Monday's decision on FRAND was a strategic victory. It is hugely helpful to Apple (and potentially also to Microsoft) in Germany, and it will indirectly even help Apple in other jurisdictions (since it can point to a preliminary finding of senior German judges that Motorola is contravening antitrust law by refusing to accept Apple's proposal to take a license to MMI's wireless-essential patents). The second injunction in a row against MMI (even though MMI has modified its products and will keep selling them) further helps Apple to achieve product differentiation: each such decision forces those Android companies to drop or hobble certain features, or precludes them from certain improvements they'd otherwise like to make. None of the patents asserted so far are "killer patents", but they cover features that people like.
Including today's dismissal of a Samsung lawsuit, Apple won three out of four decisions in Germany this week (the Munich one was a glass-more-than-half-full kind of partial victory). In terms of strategic relevance, the Karlsruhe FRAND decision was hugely more important than the other three combined.
Samsung's new German law firms: Quinn Emanuel and Krieger Mes replace Rospatt
Samsung's aforementioned recent assertions of four new patents were brought by the law firms of Quinn Emanuel and Krieger Mes, as opposed to the Rospatt firm that handled Samsung's first cases). Quinn Emanuel is one of the best commercial litigation firms in the world (by some accounts even the best) and a rising star in Germany. Krieger Mes is regarded as one of the best German IP "boutiques".

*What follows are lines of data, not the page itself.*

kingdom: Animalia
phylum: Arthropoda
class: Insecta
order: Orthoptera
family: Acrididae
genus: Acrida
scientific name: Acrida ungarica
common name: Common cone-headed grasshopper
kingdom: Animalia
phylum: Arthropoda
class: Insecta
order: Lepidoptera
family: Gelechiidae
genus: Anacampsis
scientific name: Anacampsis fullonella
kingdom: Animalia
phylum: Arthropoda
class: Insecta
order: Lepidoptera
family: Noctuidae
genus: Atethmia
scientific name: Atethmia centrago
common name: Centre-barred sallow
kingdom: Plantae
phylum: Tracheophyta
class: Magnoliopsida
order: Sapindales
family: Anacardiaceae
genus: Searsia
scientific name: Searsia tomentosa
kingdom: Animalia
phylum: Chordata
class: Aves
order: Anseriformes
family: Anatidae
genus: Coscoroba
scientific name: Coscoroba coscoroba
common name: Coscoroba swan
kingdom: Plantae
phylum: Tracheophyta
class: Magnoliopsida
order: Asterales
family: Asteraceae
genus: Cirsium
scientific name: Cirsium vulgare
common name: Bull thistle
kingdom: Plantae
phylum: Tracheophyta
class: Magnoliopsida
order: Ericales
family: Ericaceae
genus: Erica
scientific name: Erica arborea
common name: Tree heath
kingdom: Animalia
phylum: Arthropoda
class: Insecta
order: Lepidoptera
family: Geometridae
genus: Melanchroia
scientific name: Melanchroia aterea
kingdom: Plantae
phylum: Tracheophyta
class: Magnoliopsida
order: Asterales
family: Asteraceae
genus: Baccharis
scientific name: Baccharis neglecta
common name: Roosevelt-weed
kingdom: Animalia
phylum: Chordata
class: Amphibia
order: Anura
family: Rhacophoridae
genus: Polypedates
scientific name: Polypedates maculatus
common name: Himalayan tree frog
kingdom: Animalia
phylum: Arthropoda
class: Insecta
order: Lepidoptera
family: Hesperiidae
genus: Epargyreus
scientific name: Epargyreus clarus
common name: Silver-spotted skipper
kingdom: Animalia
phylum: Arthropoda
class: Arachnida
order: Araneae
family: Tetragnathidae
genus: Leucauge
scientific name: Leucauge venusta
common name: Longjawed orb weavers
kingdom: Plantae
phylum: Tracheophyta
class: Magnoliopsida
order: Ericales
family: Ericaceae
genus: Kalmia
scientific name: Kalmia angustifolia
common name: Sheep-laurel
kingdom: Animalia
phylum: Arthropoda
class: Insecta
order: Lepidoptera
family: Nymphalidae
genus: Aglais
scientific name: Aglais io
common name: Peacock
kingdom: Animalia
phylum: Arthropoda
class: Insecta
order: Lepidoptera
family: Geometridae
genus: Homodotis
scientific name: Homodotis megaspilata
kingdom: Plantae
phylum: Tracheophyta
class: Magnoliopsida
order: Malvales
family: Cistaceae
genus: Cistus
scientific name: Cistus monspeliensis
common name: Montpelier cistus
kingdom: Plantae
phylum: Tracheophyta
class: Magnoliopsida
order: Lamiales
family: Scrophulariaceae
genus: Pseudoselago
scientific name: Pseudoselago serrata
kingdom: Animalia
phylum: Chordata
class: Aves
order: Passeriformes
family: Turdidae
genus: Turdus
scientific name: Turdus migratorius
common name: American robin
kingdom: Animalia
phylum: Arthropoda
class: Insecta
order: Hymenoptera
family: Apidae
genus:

It's fair to say that both these firms have a considerably higher profile than Rospatt, but ultimately it's about both the merits of your cases and the quality of the legal work performed on your behalf. Needless to say that Apple's lawyers here are clearly world-class.
The Rospatt firm may still be involved with some of the cases in which Samsung is defending itself against Apple as well as, potentially, some of the appeals of the offensive Samsung cases that firm handled in Mannheim.